• **Texte fourni**
* * * *

M. Duchenne a été plus hardi encore. Avec une mesure parfaite, mais aussi avec la ferme et légitime assurance du savant, il a examiné quelques antiques célèbres et n’a pas craint d’en signaler les fautes d’expression incontestables. Il a même été plus loin : il a osé porter une main respectueuse sur l’Arrotino, sur le Laocoon, et corriger les erreurs qu’il y avait observées. Ce n’est pas nous qui blâmerons la courageuse tentative de l’auteur. Nous ne voyons pas quel profit il y aurait pour l’art à admirer les maîtres jusque dans leurs erreurs. Il me paraît bien certain, au contraire, que les maîtres eux-mêmes eussent été très-reconnaissants envers l’homme qui les eût avertis de leur méprise avec la légitime autorité qu’apporte en ces matières le docteur Duchenne.

Il remarque donc que, dans la tête de l’Arrotino, les lignes transversales qui s’étendent sur toute la largeur du front ne peuvent coexister ni avec l’obliquité ni avec la sinuosité du sourcil, parce qu’il y a antagonisme entre le muscle frontal qui produit les lignes transversales, et le muscle sourcilier qui produit le mouvement oblique et sinueux du sourcil. Cet antagonisme donne de l’incertitude à l’expression de l’Arrotino. On ne peut mettre en concordance le front et le sourcil de cette figure sans en modifier profondément la physionomie. Encore faut-il choisir. Redresse-t-on le sourcil pour le mettre d’accord avec le mouvement du front : le masque de l’Arrotino exprime l’attention, la curiosité, et se rapporte à la version qui désigne l’Arrotino sous le nom de l’Espion. Le sourcil reste-t-il oblique, au contraire, et rétablit-on alors les rapports naturels entre ce sourcil et le front en modifiant le mouvement de ce dernier : l’œil prend l’expression de la douleur, et l’image peut être, conformément à une autre version, celle du Scythe chargé par Apollon d’écorcher Marsyas.

Le lecteur peut voir maintenant que je n’avais pas exagéré l’importance au point de vue esthétique du travail de M. Duchenne[1]. »

* * * *

• **Série d'exercices**
**A.** Relevez, dans le texte sur M. Duchenne, les expressions que prend le visage de l'Arrotino une fois le front et le sourcil mis en concordance.
**B.** Recopiez fidèlement le texte sur M. Duchenne, depuis « M. Duchenne a » jusqu'à « le docteur Duchenne. ».

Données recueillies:

* * * *

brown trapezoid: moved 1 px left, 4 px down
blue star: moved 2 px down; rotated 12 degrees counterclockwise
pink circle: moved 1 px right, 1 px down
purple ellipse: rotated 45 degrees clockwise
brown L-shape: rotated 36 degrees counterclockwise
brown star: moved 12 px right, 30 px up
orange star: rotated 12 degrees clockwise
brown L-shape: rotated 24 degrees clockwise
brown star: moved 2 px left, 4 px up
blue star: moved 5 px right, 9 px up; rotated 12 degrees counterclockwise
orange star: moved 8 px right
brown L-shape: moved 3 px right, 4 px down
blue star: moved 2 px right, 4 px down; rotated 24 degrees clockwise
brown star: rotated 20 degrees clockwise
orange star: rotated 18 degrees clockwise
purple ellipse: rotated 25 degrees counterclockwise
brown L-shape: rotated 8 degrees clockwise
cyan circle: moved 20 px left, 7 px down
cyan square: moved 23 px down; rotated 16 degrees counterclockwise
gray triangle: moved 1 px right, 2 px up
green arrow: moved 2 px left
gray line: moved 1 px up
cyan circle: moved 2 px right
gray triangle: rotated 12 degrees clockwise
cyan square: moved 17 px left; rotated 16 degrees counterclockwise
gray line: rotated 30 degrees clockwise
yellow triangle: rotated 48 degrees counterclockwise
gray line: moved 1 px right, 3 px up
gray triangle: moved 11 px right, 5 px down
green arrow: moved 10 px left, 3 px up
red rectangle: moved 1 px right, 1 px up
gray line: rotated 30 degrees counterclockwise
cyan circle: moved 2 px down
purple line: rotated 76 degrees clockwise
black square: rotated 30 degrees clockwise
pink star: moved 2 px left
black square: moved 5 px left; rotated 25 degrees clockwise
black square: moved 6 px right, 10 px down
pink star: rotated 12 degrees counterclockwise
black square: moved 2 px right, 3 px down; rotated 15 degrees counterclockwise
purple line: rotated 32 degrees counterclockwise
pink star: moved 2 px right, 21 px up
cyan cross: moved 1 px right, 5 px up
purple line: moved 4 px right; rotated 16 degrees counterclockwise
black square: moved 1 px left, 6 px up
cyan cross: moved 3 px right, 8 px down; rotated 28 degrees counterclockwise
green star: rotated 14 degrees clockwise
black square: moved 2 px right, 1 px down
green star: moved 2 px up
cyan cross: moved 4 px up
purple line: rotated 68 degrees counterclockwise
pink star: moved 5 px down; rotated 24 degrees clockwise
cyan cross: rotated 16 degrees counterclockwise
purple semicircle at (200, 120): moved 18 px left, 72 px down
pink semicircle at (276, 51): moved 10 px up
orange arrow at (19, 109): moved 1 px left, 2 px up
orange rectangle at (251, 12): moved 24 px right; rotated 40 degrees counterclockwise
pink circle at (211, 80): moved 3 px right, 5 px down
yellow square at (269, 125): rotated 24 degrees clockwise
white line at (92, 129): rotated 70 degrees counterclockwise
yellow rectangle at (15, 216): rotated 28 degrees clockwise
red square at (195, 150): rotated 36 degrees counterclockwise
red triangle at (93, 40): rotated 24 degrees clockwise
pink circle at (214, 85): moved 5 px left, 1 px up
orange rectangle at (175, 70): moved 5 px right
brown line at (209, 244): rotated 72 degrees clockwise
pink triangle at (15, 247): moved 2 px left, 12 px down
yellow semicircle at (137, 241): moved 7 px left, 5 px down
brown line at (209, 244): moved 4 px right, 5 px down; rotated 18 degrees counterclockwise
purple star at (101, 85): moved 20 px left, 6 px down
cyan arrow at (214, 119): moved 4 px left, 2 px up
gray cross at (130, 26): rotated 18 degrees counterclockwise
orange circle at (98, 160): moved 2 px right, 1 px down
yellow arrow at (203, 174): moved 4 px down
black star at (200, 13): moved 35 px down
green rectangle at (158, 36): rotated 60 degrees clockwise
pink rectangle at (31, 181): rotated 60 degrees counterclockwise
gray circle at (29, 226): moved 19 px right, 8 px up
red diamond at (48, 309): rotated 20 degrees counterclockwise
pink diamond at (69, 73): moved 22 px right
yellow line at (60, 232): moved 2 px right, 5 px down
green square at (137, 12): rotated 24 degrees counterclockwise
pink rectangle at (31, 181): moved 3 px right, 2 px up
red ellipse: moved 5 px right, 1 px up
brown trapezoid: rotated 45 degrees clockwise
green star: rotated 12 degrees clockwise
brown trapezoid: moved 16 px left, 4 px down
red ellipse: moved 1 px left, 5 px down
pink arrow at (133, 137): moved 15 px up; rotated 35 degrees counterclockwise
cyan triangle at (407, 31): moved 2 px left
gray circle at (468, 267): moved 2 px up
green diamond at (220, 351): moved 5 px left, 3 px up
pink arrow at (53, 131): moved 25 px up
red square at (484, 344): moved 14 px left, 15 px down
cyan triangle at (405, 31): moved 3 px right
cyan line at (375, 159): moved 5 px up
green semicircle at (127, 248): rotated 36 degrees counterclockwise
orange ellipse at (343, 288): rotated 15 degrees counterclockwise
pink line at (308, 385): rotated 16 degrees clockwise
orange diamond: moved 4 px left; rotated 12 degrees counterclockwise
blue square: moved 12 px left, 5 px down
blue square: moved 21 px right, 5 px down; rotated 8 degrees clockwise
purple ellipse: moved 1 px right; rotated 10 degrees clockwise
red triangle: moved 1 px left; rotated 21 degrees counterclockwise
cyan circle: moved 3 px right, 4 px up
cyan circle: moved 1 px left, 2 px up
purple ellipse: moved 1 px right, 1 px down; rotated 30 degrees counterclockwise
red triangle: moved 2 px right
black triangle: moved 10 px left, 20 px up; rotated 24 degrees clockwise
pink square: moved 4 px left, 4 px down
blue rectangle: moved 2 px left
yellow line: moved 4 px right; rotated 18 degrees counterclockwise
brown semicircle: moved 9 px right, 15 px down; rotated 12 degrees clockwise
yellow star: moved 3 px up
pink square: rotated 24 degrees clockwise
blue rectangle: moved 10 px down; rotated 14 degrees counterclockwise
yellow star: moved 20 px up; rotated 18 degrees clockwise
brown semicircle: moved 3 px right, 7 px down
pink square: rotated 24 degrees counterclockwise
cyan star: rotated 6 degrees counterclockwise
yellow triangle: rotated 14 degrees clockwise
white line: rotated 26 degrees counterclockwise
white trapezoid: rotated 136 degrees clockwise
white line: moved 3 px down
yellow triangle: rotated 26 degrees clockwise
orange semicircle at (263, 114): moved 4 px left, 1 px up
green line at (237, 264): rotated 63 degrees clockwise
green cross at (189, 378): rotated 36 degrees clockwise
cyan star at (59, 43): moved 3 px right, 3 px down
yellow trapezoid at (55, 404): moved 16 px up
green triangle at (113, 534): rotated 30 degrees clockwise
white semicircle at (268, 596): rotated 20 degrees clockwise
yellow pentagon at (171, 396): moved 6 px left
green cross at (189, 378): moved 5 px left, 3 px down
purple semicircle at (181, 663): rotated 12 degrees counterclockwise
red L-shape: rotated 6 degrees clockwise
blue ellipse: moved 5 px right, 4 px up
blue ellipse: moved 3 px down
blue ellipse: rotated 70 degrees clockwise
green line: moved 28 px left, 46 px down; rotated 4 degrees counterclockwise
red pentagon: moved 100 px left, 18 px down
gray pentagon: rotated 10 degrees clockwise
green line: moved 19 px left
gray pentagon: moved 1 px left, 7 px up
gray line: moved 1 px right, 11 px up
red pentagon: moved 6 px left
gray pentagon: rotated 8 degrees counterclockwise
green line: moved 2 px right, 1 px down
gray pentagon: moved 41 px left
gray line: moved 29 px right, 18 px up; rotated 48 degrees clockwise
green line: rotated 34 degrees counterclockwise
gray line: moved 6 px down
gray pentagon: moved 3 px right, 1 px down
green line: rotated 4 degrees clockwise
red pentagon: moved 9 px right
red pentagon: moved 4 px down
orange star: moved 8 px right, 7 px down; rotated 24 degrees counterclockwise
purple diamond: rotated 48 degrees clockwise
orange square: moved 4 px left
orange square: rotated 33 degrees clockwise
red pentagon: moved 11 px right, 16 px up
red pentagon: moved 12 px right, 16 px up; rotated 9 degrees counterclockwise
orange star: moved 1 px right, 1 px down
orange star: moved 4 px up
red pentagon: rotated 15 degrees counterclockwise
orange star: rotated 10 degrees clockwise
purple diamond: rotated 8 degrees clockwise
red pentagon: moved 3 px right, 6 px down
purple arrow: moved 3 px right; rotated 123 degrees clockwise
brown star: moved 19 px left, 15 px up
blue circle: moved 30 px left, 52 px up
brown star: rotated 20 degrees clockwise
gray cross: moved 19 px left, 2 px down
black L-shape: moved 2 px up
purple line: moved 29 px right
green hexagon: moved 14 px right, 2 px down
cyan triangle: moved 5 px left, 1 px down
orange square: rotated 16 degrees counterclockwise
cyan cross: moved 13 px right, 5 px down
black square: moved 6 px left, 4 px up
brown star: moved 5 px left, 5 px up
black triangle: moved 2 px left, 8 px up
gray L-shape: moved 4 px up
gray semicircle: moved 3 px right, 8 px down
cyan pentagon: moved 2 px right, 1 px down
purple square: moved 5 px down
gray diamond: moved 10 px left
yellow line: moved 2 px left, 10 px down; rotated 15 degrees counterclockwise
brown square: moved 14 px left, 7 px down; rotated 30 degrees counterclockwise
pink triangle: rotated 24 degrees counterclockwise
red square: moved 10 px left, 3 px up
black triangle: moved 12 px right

* * * *

• **Corrigé des exercices**
**A.** l'attention, la curiosité, la douleur

**B.**
M. Duchenne a été plus hardi encore. Avec une mesure parfaite, mais aussi avec la ferme et légitime assurance du savant, il a examiné quelques antiques célèbres et n’a pas craint d’en signaler les fautes d’expression incontestables. Il a même été plus loin : il a osé porter une main respectueuse sur l’Arrotino, sur le Laocoon, et corriger les erreurs qu’il y avait observées. Ce n’est pas nous qui blâmerons la courageuse tentative de l’auteur. Nous ne voyons pas quel profit il y aurait pour l’art à admirer les maîtres jusque dans leurs erreurs. Il me paraît bien certain, au contraire, que les maîtres eux-mêmes eussent été très-reconnaissants envers l’homme qui les eût avertis de leur méprise avec la légitime autorité qu’apporte en ces matières le docteur Duchenne.